Request: Up to and including the line containing "oensdag mee met deze wandelgroep. Een goed mo", please reproduce the lines of the listing below, starting from the top.

◆ ◆ ◆ ◆

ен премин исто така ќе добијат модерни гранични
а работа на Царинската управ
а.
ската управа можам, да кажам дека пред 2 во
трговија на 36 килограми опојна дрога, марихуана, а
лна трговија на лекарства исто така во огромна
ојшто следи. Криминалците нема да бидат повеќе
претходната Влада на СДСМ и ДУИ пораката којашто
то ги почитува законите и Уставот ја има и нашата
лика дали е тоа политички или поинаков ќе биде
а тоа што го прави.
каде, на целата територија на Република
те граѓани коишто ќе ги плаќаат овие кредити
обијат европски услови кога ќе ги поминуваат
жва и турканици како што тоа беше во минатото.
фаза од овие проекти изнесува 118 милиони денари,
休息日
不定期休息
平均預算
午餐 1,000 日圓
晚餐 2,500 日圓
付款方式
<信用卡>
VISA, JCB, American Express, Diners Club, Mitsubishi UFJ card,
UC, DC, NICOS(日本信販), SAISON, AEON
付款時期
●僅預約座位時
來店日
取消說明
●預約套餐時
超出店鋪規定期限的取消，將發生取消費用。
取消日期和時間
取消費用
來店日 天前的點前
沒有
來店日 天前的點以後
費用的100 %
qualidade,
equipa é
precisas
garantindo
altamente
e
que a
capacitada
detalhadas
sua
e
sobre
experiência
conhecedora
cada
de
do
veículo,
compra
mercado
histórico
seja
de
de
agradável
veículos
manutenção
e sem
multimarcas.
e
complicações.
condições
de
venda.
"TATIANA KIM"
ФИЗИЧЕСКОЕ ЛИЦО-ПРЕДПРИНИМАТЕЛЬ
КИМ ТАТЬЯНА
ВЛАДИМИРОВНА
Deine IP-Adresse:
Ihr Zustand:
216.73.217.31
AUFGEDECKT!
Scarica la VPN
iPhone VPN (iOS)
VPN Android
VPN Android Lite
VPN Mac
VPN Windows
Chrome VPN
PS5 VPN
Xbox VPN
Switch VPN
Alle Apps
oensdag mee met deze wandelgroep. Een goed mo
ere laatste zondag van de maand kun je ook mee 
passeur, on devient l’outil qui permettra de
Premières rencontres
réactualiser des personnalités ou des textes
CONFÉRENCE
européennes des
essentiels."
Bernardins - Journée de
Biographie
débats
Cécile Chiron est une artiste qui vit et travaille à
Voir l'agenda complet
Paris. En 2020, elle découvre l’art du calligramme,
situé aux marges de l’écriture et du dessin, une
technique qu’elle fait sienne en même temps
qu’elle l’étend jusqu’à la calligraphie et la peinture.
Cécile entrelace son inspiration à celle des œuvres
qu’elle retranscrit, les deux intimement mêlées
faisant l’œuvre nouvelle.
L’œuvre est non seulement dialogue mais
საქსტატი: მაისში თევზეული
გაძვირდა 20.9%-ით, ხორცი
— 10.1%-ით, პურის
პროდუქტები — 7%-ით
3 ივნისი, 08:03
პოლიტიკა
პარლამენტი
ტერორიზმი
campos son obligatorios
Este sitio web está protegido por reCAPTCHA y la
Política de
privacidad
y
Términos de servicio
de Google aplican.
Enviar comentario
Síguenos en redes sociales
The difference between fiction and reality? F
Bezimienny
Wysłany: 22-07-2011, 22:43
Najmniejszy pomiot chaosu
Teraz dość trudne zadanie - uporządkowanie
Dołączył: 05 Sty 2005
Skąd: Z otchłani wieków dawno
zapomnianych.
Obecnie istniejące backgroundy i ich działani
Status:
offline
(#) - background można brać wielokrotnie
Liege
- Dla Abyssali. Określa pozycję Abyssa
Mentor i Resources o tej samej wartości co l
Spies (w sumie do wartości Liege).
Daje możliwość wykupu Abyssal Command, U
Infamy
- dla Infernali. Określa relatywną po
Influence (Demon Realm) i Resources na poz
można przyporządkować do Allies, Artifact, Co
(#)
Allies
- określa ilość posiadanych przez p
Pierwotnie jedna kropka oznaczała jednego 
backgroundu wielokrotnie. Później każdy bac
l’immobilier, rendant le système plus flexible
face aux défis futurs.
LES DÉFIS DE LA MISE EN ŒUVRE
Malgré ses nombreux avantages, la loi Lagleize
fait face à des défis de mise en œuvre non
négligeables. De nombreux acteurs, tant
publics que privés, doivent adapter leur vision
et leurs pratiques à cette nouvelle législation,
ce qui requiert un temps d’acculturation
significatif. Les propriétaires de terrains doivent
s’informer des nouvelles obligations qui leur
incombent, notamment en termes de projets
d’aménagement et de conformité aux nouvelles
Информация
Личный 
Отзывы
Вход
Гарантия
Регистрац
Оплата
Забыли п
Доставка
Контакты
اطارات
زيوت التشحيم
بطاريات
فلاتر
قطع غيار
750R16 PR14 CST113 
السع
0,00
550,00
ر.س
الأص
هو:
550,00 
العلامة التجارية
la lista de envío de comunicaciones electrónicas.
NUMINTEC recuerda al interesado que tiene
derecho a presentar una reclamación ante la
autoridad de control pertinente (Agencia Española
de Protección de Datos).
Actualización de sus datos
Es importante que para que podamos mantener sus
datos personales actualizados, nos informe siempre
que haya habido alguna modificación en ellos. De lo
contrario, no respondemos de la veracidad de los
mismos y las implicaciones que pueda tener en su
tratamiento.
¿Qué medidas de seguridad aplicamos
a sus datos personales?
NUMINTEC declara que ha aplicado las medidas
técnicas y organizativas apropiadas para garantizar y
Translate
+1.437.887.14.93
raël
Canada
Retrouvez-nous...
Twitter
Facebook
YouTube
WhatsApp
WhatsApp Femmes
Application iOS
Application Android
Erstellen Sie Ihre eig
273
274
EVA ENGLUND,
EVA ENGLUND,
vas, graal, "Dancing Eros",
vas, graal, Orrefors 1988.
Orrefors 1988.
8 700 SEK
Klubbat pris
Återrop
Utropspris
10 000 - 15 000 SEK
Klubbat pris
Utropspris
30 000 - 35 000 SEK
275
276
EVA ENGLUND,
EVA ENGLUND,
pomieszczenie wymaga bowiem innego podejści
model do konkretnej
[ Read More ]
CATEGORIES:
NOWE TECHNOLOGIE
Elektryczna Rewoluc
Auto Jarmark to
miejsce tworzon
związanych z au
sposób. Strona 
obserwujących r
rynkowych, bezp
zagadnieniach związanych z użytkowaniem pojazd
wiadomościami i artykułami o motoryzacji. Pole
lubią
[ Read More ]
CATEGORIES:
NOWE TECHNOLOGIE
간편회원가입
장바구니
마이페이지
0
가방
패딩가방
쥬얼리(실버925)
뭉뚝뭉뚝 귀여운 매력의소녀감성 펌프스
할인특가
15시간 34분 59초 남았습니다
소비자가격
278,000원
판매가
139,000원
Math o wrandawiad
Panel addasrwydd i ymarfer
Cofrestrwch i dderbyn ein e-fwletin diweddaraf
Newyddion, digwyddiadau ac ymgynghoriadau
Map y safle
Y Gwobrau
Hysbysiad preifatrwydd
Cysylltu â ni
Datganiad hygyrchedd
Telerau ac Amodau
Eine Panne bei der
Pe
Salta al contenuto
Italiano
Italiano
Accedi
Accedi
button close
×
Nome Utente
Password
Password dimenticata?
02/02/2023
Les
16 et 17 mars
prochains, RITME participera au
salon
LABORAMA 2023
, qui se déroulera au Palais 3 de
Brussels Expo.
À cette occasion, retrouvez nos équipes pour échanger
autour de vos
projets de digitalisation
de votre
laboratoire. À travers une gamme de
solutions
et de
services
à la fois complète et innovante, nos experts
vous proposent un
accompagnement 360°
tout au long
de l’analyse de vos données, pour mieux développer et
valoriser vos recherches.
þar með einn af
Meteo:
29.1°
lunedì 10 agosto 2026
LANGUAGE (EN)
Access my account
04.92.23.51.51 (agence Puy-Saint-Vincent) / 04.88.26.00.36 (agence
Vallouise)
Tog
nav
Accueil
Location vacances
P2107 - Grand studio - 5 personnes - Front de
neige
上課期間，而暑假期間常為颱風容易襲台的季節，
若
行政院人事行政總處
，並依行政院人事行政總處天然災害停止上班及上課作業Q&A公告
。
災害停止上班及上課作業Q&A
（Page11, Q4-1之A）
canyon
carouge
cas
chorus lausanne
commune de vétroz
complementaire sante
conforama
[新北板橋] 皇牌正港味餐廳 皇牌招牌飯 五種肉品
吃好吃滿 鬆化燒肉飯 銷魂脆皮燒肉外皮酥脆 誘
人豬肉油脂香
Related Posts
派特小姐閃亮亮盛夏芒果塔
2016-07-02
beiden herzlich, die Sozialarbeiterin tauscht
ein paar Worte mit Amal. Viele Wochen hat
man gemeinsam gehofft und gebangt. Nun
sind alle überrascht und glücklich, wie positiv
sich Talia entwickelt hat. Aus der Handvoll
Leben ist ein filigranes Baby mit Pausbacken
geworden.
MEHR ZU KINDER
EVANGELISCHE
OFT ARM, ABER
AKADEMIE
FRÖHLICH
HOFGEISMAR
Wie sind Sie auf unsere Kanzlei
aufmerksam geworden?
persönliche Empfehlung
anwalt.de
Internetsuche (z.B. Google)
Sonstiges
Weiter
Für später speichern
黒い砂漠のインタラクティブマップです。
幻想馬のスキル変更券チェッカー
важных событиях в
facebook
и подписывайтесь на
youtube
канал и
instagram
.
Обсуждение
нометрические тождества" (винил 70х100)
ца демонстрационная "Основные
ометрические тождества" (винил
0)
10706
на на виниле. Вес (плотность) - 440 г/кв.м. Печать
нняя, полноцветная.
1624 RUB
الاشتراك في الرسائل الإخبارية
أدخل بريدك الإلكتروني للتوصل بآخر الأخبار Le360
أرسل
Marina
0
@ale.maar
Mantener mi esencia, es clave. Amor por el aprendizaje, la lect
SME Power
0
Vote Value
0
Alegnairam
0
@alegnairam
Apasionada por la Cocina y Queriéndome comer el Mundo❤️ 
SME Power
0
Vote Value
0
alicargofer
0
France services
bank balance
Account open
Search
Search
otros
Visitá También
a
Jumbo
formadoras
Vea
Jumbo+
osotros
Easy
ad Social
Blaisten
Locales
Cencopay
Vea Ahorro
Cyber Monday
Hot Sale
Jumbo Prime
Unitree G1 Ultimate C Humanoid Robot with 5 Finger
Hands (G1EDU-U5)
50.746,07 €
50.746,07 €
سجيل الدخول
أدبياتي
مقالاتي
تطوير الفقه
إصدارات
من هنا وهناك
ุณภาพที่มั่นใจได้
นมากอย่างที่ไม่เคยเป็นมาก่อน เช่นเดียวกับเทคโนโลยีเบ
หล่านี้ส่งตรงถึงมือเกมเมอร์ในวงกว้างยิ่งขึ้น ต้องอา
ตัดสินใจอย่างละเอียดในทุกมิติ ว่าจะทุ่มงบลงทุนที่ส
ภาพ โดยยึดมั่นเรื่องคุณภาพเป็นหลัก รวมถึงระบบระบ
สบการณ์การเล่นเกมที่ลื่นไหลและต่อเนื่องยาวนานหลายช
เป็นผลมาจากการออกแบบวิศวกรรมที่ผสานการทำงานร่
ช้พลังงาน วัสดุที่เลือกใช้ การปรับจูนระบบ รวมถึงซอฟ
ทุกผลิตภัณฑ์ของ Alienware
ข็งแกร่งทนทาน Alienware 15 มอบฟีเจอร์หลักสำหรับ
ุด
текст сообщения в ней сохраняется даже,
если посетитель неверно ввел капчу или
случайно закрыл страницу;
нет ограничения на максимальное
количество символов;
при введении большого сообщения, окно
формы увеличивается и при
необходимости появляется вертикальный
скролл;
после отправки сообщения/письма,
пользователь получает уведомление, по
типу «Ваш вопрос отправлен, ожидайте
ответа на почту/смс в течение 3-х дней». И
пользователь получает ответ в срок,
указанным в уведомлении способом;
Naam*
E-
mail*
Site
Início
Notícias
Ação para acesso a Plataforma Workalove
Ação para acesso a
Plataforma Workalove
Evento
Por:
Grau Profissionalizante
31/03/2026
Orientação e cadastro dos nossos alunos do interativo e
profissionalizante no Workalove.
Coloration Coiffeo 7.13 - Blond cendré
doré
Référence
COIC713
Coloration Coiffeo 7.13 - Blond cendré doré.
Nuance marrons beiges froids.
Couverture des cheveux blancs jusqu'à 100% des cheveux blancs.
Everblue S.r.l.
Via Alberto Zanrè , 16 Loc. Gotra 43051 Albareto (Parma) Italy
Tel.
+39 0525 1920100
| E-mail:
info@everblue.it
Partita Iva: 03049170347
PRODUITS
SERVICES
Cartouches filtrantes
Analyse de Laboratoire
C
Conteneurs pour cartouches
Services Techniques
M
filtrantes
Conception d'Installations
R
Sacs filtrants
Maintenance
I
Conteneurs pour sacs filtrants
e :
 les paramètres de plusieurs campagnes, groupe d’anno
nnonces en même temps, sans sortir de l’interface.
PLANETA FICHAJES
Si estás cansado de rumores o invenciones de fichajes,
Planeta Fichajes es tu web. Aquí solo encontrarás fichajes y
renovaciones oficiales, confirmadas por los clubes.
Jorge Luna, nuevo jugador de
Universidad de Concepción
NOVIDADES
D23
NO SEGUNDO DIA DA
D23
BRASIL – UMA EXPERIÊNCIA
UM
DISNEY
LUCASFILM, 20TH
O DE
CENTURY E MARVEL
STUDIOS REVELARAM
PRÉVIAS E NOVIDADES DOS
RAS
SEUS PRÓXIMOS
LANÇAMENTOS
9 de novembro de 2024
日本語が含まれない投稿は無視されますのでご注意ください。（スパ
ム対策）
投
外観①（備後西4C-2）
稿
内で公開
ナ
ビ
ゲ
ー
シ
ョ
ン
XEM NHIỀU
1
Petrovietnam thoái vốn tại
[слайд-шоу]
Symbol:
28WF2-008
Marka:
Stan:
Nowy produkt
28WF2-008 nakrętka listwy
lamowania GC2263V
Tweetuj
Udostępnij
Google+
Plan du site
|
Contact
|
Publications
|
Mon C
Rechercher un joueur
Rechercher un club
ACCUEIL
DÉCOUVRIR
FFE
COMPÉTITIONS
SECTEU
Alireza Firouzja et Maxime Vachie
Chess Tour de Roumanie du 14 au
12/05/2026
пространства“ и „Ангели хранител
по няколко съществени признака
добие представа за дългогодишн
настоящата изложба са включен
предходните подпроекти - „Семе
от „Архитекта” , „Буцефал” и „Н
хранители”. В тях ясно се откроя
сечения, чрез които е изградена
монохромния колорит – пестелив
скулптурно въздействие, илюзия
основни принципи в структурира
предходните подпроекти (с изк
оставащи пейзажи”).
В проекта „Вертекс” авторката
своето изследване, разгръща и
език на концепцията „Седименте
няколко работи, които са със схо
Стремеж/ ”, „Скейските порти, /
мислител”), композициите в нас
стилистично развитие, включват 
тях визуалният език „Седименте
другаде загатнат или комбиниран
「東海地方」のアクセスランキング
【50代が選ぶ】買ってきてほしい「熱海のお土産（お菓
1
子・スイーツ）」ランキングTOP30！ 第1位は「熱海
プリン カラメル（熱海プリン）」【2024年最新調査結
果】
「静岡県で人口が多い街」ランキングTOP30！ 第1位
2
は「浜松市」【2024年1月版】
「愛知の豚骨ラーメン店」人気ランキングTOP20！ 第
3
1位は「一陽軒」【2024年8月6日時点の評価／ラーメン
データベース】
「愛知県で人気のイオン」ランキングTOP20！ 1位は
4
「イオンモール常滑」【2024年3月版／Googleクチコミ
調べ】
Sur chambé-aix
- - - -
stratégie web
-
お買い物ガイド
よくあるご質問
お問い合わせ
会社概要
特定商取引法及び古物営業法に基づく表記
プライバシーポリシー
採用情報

◆ ◆ ◆ ◆

Your solution:
ен премин исто така ќе добијат модерни гранични
а работа на Царинската управ
а.
ската управа можам, да кажам дека пред 2 во
трговија на 36 килограми опојна дрога, марихуана, а
лна трговија на лекарства исто така во огромна
ојшто следи. Криминалците нема да бидат повеќе
претходната Влада на СДСМ и ДУИ пораката којашто
то ги почитува законите и Уставот ја има и нашата
лика дали е тоа политички или поинаков ќе биде
а тоа што го прави.
каде, на целата територија на Република
те граѓани коишто ќе ги плаќаат овие кредити
обијат европски услови кога ќе ги поминуваат
жва и турканици како што тоа беше во минатото.
фаза од овие проекти изнесува 118 милиони денари,
休息日
不定期休息
平均預算
午餐 1,000 日圓
晚餐 2,500 日圓
付款方式
<信用卡>
VISA, JCB, American Express, Diners Club, Mitsubishi UFJ card,
UC, DC, NICOS(日本信販), SAISON, AEON
付款時期
●僅預約座位時
來店日
取消說明
●預約套餐時
超出店鋪規定期限的取消，將發生取消費用。
取消日期和時間
取消費用
來店日 天前的點前
沒有
來店日 天前的點以後
費用的100 %
qualidade,
equipa é
precisas
garantindo
altamente
e
que a
capacitada
detalhadas
sua
e
sobre
experiência
conhecedora
cada
de
do
veículo,
compra
mercado
histórico
seja
de
de
agradável
veículos
manutenção
e sem
multimarcas.
e
complicações.
condições
de
venda.
"TATIANA KIM"
ФИЗИЧЕСКОЕ ЛИЦО-ПРЕДПРИНИМАТЕЛЬ
КИМ ТАТЬЯНА
ВЛАДИМИРОВНА
Deine IP-Adresse:
Ihr Zustand:
216.73.217.31
AUFGEDECKT!
Scarica la VPN
iPhone VPN (iOS)
VPN Android
VPN Android Lite
VPN Mac
VPN Windows
Chrome VPN
PS5 VPN
Xbox VPN
Switch VPN
Alle Apps
oensdag mee met deze wandelgroep. Een goed mo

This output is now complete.